_ACTIVITY:_ For the listing below, the answer is an exact retyping of the lines from the one with "Блузка для девочки 152" through the one with "NO DISPONIBLE", both included, without pictures.

········

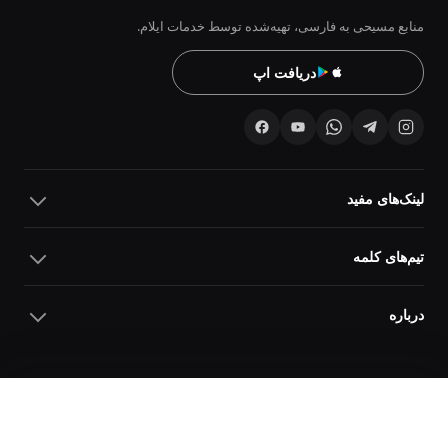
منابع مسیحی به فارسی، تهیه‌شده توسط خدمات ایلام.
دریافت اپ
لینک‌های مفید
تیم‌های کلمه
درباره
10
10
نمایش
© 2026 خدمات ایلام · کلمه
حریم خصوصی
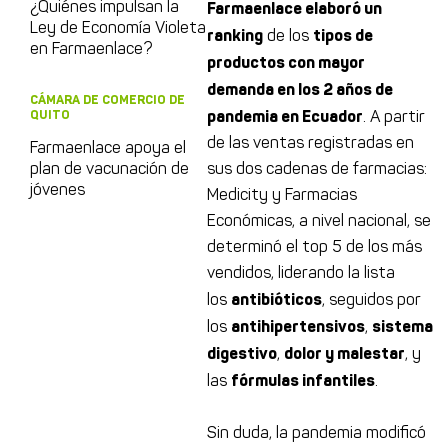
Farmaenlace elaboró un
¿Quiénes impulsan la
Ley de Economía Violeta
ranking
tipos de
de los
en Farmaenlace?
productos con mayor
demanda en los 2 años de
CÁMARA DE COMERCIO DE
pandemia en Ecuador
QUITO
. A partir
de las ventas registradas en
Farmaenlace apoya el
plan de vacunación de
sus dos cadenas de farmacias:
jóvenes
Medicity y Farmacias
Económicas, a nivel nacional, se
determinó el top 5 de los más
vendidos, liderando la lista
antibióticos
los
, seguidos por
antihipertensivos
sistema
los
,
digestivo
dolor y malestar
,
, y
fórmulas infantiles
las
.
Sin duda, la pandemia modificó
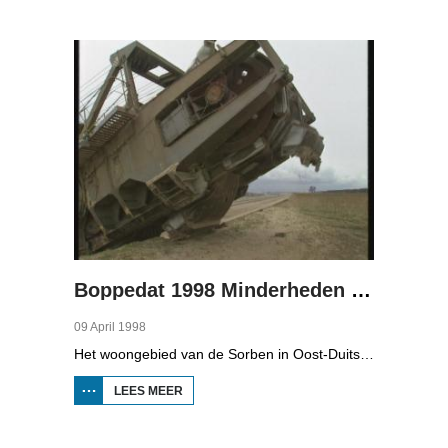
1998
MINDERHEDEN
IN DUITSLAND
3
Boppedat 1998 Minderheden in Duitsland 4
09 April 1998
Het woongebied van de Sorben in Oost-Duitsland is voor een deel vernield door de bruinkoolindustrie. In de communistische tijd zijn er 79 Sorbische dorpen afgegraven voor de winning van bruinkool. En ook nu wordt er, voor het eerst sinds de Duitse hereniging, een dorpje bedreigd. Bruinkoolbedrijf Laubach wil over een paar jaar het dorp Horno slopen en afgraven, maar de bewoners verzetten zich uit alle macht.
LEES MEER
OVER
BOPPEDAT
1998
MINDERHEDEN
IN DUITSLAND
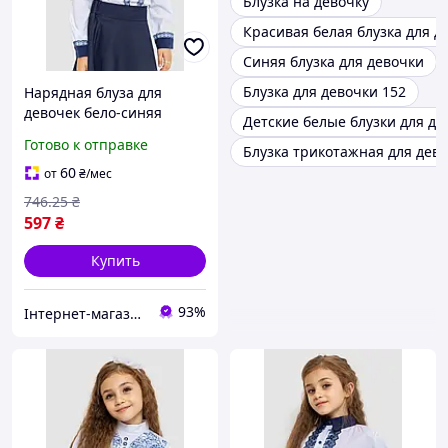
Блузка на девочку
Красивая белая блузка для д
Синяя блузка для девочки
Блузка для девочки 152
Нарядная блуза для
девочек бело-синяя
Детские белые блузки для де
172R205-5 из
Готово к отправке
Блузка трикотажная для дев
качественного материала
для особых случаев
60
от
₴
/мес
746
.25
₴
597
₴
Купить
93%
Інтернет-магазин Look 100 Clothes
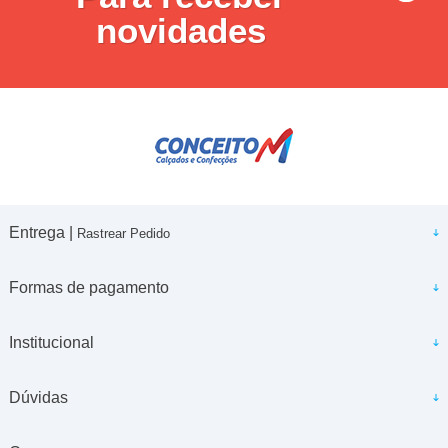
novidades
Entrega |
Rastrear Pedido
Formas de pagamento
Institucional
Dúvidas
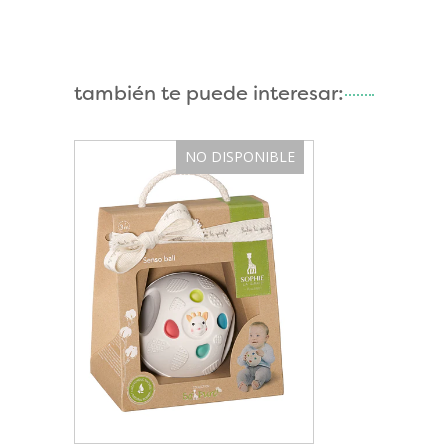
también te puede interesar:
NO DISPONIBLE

········

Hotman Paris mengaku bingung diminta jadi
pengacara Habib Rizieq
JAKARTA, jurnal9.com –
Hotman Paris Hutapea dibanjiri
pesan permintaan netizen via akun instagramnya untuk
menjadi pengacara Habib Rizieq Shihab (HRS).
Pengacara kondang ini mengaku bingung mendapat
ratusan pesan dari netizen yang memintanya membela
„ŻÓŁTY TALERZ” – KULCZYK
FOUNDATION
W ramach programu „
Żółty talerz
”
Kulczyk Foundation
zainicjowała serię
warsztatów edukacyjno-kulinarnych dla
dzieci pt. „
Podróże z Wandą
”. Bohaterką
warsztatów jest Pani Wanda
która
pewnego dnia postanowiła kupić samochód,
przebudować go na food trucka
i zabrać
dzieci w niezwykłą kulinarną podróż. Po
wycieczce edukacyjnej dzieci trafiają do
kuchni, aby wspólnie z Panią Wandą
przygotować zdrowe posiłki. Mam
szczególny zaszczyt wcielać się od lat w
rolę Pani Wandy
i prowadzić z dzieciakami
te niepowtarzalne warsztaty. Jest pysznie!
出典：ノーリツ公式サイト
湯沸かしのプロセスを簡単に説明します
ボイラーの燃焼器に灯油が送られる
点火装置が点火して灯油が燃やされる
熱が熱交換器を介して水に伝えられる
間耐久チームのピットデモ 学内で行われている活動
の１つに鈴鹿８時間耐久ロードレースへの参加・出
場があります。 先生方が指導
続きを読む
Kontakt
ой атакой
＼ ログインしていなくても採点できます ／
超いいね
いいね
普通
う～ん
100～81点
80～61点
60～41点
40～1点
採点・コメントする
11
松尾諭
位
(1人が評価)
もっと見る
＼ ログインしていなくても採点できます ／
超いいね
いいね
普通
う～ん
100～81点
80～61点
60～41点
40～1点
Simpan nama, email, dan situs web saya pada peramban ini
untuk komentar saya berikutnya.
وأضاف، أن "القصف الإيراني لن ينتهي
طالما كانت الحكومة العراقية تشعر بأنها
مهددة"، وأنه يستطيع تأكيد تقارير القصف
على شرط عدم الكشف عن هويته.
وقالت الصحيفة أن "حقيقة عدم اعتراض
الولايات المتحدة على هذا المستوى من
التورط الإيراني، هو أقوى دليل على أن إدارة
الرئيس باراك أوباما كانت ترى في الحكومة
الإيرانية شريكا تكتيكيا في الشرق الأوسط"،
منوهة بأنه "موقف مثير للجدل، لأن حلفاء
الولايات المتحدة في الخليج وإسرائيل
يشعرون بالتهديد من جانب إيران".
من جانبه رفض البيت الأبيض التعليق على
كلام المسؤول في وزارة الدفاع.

········

_REPLY TO THE EXERCISE:_
Блузка для девочки 152
Нарядная блуза для
девочек бело-синяя
Детские белые блузки для де
172R205-5 из
Готово к отправке
Блузка трикотажная для дев
качественного материала
для особых случаев
60
от
₴
/мес
746
.25
₴
597
₴
Купить
93%
Інтернет-магазин Look 100 Clothes
novidades
Entrega |
Rastrear Pedido
Formas de pagamento
Institucional
Dúvidas
también te puede interesar:
NO DISPONIBLE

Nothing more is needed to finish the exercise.